The beautiful creature held the last notes of his song, and they hung in the air for a long while after he had stopped singing.

He turned to face the high priest, who fell to his knees and prostrated himself, shaking uncontrollably, as did all the others in the chamber, even the stubborn and proud old augur of the line of Bayan.

“Who am I?” the being demanded.

“Skath-mi-Zahn!” Pixquicauh cried, and others followed. “Scathmizzane!” the true xoconai God-King corrected, changing the inflection and emphasis of the name. “Rise!” he ordered, and the augurs climbed to their feet.

The God-King stood up and motioned for the high priest to come to him. Pixquicauh moved slowly, so obviously terrified and awestricken.

“You did not believe this day of prophecy,” Scathmizzane said.

“I did, Glorious Gold!” he shrieked, falling to his knees and dropping his masked face into his hands in shame.

“You tried to stop the Last Augur of Darkness from placing the child I was onto the throne,” Scathmizzane said simply, and Pixquicauh wailed.

“Only you knew,” Scathmizzane said, looking to the old augur, who stood perfectly at ease.

“They said and it has been told,” he replied with confidence. Scathmizzane lowered the end of his golden scepter under the downfacing condoral of the high priest, and without effort, he used only that to lift the xoconai to his feet, then tilted his face so that he could look into his eyes.

A wave of the God-King’s hand sent Pixquicauh’s condoral and black robes flying away.

The God-King kissed the high priest. And held the kiss. Pixquicauh groaned and moaned in undeniable, almost unimaginable, ecstasy. It went on and on, and the others in the chamber stared and gasped, and cried at the beauty, and prayed they would one day know such divine joy.

But the timbre of those orgasmic moans shifted, became cries, became shrieks.

And the high priest’s face and form seemed to shrink, as if all the fluid in his body was being taken from him, shriveling him into a desiccated husk. And it continued, and his skin began to peel and shrivel, and roll apart to flow, too, into the mouth of Scathmizzane.

White bone showed in patches all about the naked form of the xoconai high priest, then more still, emerging from the melting flesh.

When he was just a skeleton, Scathmizzane relented and pulled away, and the high priest, somehow not yet dead, clattered about as if in confusion, waving his bone arms, and turning his bare skull this way and that, his eyeballs, the only thing left of him that wasn’t bone, searching desperately.

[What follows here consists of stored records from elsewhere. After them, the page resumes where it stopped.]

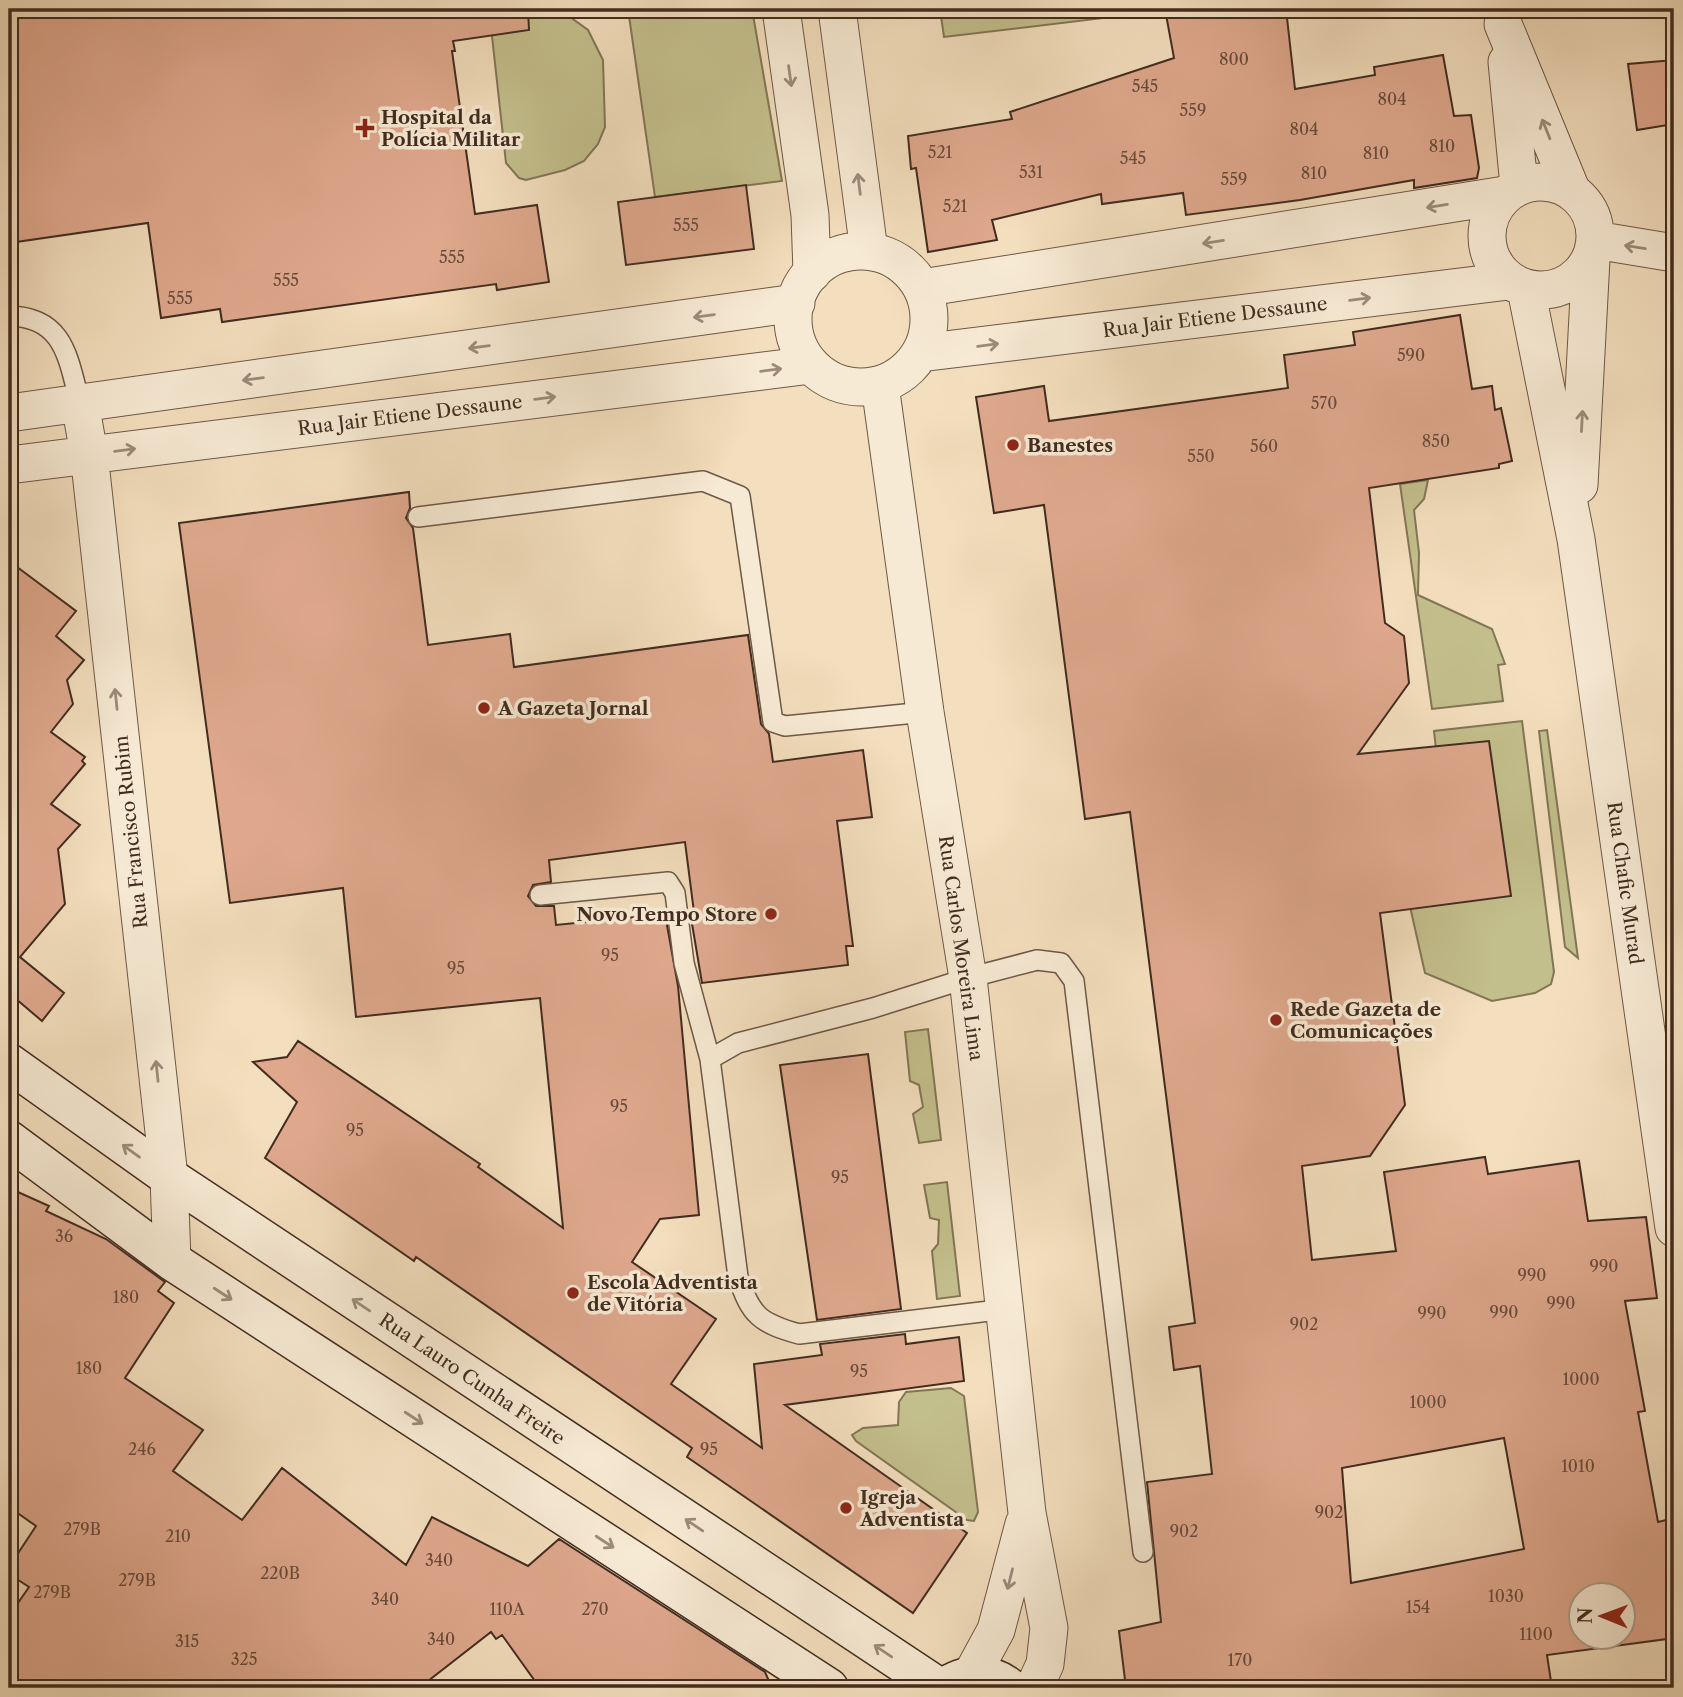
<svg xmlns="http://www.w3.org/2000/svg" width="1683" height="1697" font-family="'Libre Caslon Text',serif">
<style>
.green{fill:#c3bf8c;stroke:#827656;stroke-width:2}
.building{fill:#dfa88d;stroke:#422c20;stroke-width:2;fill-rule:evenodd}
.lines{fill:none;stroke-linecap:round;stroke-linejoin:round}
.lane-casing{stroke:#6e5847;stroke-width:22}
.street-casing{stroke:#6e5847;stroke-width:39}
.secondary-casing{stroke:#422c20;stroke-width:41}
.lane{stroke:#f7ead4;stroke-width:19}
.street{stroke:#f7ead4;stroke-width:37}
.secondary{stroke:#f7ead4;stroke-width:38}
.oneway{stroke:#9c8b7a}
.poi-dot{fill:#8f2418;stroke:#f7ead4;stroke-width:2.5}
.labels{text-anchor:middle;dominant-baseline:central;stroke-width:7;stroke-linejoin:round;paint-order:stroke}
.number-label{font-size:16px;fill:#694b3b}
.poi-label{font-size:19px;font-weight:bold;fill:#422c20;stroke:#f7ead4;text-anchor:start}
.street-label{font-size:19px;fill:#422c20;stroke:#f7ead4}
</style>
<rect width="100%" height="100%" fill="#f3debd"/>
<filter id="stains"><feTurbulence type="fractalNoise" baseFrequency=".00286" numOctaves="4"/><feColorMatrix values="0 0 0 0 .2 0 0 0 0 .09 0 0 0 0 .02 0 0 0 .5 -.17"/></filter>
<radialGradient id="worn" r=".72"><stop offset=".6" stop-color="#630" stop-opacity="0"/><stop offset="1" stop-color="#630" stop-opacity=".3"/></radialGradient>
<path class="green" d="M489,9H559L588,30L603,60L605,127L598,144L584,161L565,170L526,180L519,178L506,163Z
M628,9H752L782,181L655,197Z
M940,9H1136L1137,14L944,37Z
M1428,480L1424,499L1414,510L1419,553L1418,595L1492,629L1505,664L1498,665L1503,701L1432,709L1400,484Z
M1522,721L1554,972L1551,984L1535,993L1492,1001L1425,973L1402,871L1438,767L1434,731Z
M1547,730L1578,958L1565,947L1539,731Z
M928,1029L941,1140L919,1143L913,1114L923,1107L919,1085L910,1081L905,1032Z
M947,1182L960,1296L937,1299L932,1251L938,1244L939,1220L930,1218L924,1185Z
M951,1388L964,1396L978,1512L974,1521L967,1520L856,1441L852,1435L863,1428L898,1425L899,1402L906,1392Z"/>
<path class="building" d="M9,9H528L529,30L453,41L455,51H452L475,214L537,205L549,282L497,290L496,284L222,322L220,309L161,318L148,223L9,243Z
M1165,9H1286L1295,89L1375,75L1374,67L1443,55L1454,116L1471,115L1479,168L1477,178L1414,188V180L1300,200L1186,215L1183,193L1102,204L1101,194L992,220L997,240L928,252L916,168L911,169L908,136L1012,119L1010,112L1174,58Z
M1674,60V124L1637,130L1628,64Z
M746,185L754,249L626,265L618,202Z
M1460,315L1472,389L1492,386L1495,410L1501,408L1512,461L1499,464V468L1369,488L1385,623L1404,636L1409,683L1358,754L1489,741L1511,896L1380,913L1405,1105L1370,1156L1302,1166L1312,1260L1396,1251L1384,1172L1485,1157L1488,1174L1579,1161L1588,1221L1646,1217L1657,1298L1625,1301L1645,1411L1638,1412L1658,1522L1674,1518V1638L1547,1655L1552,1688H1126L1119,1631L1161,1622L1147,1482L1212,1474L1200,1366L1174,1370L1169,1327L1195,1323L1130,812L1085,819L1044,505L994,513L976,397L1044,386L1049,421L1288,388L1284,355L1355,345L1353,332ZM1504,1438L1524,1549L1351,1583L1342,1468ZM1581,1595H1623V1637H1581Z
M409,492L410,508L406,518L413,528L428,645L510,634L514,667L748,635L761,724L769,734L773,762L863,750L872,817L837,821L853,946H846L848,965L702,983L690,912H694L685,842L549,860L551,882L533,885L528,896L536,906H554L556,925L665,914L678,986L699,1215L660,1219L632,1262L716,1319L671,1384L762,1448L754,1364L822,1355L820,1344L905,1334L906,1344L959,1337L964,1381L785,1405L967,1533L913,1613L687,1457L692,1448L416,1257L414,1261L265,1158L297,1102L253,1062L287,1057L298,1041L480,1164L478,1167L563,1228L540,998L356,1017L343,888L230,903L179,523Z
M9,561L76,611L56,636L84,660L67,680L73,704L51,732L85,757L82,761L85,764L51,804L80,825L58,849L65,904L20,957L64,993L42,1021L9,993Z
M868,1054L901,1309L817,1320L780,1065Z
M9,1188L49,1206L46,1211L106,1239L165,1282L158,1291L174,1303L125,1378L203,1430L173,1471L242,1520L282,1468L406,1565L432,1517L528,1566L559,1539L765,1672L772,1688H540L502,1635L496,1639L491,1632L419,1688H9V1616L29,1587L9,1574V1567L36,1526L9,1507Z"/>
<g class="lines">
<g class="lane-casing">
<path id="lane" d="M9,316C65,317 68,359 80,403
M418,517L703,481L740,496L773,722L785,726L925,712
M540,895L668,882L675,893L684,963L710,1059
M1006,1309L799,1334C760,1323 751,1316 738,1277L710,1059L738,1043L873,1008L968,978L1037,960L1061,963L1074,981L1143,1552"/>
</g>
<g class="street-casing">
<path id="street" d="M781,9L810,215L812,273
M837,9L869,251
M1503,24L1572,192
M1507,62L1519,186
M1487 236a54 54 0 1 1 108 0a54 54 0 1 1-108 0Z
M1595,240L1674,253
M793 319a68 68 0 1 1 136 0a68 68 0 1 1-136 0Z
M922,288L1505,195
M1526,289L1576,539L1674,1228
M920,353L1509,281
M880,385L925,712L968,978L1027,1513L1049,1628L1045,1664L1034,1688
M80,403L89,454L169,1177L172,1261
M9,413L796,303
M9,465L811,365
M1579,485L1591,259
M971,1676L996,1630L1024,1524"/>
</g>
<g class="secondary-casing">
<path id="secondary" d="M9,1063L169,1177L940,1688
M9,1140L172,1261L829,1688
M944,1688C964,1673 990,1671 1010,1688"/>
</g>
<use href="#lane" class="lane"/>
<use href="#street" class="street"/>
<use href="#secondary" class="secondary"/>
</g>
<defs><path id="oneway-shaft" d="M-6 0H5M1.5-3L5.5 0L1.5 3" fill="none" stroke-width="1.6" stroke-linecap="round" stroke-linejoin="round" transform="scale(1.75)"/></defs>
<g class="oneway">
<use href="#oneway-shaft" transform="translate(790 76) rotate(82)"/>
<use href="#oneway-shaft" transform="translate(1546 129) rotate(-112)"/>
<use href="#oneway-shaft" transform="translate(859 184) rotate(-97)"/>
<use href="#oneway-shaft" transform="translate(1437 206) rotate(171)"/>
<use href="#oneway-shaft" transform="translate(1213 242) rotate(171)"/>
<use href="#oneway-shaft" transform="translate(1635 247) rotate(-171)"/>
<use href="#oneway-shaft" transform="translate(1360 299) rotate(-7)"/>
<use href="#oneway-shaft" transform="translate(704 316) rotate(172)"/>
<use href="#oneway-shaft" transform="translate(988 345) rotate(-7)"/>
<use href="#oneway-shaft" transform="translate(479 347) rotate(172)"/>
<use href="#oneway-shaft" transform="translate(771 370) rotate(-7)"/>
<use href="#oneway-shaft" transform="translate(253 379) rotate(172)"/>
<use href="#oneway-shaft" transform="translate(545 398) rotate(-7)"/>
<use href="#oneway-shaft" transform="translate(1582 421) rotate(-87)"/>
<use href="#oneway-shaft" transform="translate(125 450) rotate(-7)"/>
<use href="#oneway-shaft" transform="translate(116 699) rotate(-96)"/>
<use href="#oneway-shaft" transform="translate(157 1071) rotate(-96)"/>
<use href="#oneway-shaft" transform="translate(131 1151) rotate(-144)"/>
<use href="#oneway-shaft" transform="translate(223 1294) rotate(33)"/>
<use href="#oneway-shaft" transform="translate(361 1305) rotate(-146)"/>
<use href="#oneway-shaft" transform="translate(414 1418) rotate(33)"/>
<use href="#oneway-shaft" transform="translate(694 1525) rotate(-146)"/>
<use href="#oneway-shaft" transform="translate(605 1542) rotate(33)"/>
<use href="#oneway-shaft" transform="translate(1010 1579) rotate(104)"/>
<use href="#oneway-shaft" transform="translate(883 1651) rotate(-146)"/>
</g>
<g class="poi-dot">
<path d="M361.5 117.5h7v7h7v7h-7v7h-7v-7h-7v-7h7z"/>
<circle cx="1013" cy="445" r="7"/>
<circle cx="484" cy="708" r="7"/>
<circle cx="771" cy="914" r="7"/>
<circle cx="1276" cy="1020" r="7"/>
<circle cx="573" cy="1293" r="7"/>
<circle cx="846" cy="1508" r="7"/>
</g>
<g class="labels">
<g class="number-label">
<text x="1234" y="59">800</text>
<text x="1145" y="86">545</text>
<text x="1392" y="99">804</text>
<text x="1193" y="110">559</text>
<text x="1304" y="129">804</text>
<text x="1442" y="146">810</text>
<text x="940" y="152">521</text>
<text x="1376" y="153">810</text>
<text x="1133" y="158">545</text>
<text x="1031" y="172">531</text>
<text x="1314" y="173">810</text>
<text x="1234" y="179">559</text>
<text x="955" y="206">521</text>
<text x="686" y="225">555</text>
<text x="452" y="257">555</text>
<text x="286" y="280">555</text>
<text x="180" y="298">555</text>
<text x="1411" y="355">590</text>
<text x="1324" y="403">570</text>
<text x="1436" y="441">850</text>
<text x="1264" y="446">560</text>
<text x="1201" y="456">550</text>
<text x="610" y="955">95</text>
<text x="456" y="968">95</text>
<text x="619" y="1106">95</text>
<text x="355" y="1130">95</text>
<text x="840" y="1177">95</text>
<text x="64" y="1236">36</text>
<text x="1604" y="1266">990</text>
<text x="1532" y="1275">990</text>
<text x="126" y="1297">180</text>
<text x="1561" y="1303">990</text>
<text x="1504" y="1312">990</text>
<text x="1432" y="1313">990</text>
<text x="1304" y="1324">902</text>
<text x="89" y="1368">180</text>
<text x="859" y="1371">95</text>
<text x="1581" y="1379">1000</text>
<text x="1428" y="1402">1000</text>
<text x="142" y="1449">246</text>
<text x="709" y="1449">95</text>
<text x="1578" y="1466">1010</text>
<text x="1329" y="1512">902</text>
<text x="82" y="1529">279B</text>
<text x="1184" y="1531">902</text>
<text x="178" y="1536">210</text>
<text x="439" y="1560">340</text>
<text x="280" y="1573">220B</text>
<text x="137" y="1580">279B</text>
<text x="52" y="1592">279B</text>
<text x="1506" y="1596">1030</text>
<text x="385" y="1599">340</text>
<text x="1418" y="1607">154</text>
<text x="507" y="1609">110A</text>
<text x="595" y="1609">270</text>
<text x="1536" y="1634">1100</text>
<text x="441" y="1639">340</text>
<text x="187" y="1641">315</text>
<text x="244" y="1659">325</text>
<text x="1240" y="1660">170</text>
</g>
<g class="poi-label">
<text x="381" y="117">Hospital da<tspan x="381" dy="22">Polícia Militar</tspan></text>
<text x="1027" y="445">Banestes</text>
<text x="498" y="708">A Gazeta Jornal</text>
<text x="757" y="914" text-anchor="end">Novo Tempo Store</text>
<text x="1290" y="1009">Rede Gazeta de<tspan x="1290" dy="22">Comunicações</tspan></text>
<text x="587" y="1282">Escola Adventista<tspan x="587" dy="22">de Vitória</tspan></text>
<text x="860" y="1497">Igreja<tspan x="860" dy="22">Adventista</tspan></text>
</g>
<g class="street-label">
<text transform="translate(1215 317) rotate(-7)">Rua Jair Etiene Dessaune</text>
<text transform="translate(410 415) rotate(-7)">Rua Jair Etiene Dessaune</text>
<text transform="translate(131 832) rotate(-96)">Rua Francisco Rubim</text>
<text transform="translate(1625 883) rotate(82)">Rua Chafic Murad</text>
<text transform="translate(961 948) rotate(82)">Rua Carlos Moreira Lima</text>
<text transform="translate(472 1379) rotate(34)">Rua Lauro Cunha Freire</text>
</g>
</g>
<rect width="1683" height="1697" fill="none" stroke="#f3debd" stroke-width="35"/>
<rect x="10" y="10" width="1662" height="1676" fill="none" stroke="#422c20" stroke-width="3.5"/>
<rect x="18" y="18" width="1648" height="1662" fill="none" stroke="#422c20" stroke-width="2"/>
<g transform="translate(1602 1616) rotate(271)"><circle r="33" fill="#f7ead4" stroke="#af9e8c" stroke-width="2"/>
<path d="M0-5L12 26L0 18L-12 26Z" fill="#8f2418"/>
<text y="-10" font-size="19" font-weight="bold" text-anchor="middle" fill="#422c20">N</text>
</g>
<rect width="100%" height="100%" filter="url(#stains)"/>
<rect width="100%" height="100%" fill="url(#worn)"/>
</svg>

Then he fell apart, a pile of bones, and two bulging eyes—eyes remaining as if to forever look upon the error of his doubts.

But no! For Scathmizzane waved Tezacuit and summoned the skull of the high priest to his grasp. He turned to the old augur and bade him to come forward.

Without the slightest hesitation in his step, the old augur walked up, and accepted the kiss of Scathmizzane.

And he knew divine joy. On and on it went, but when it stopped, when the God-King pulled back, the augur remained intact. Scathmizzane’s glory had not melted him.

Scathmizzane smiled and nodded, but then, so suddenly that none could even follow the movement, the God-King shoved the skull of the high priest against the face of the old augur, whose arms went straight out to the sides, shaking in agony, grasping helplessly at the air.

And he screamed as if the fires of Tonalli itself were burning within him.

Then it was over, so quickly, and the old augur still stood, except that now he wore the bone mask and bulging, fleshless eyes of the dead man.

No, no mask, he realized, and so did the others, for it was fused to him, surely.

This was his face now.

“No more are you the Last Augur of Darkness,” Scathmizzane proclaimed. “Now you are the First Augur of the Light. I name you Pixquicauh, High Priest of Scathmizzane.”

“It is said and so it has been told,” the new Pixquicauh recited obediently, and there was strength in his voice, power beyond anything he had ever before known.

Scathmizzane stared at him for a few long heartbeats. “You know what to do,” the God-King prompted.

Pixquicauh spun about to address the whole of the gathering, and they saw that the jaw of his fused xoconai condoral did not move when he spoke, though his undead, bulging eyes did roll to scan them as he commanded.

“Go!” he told them. “Tell the sovereigns of Cuowitay. Gather the armies.”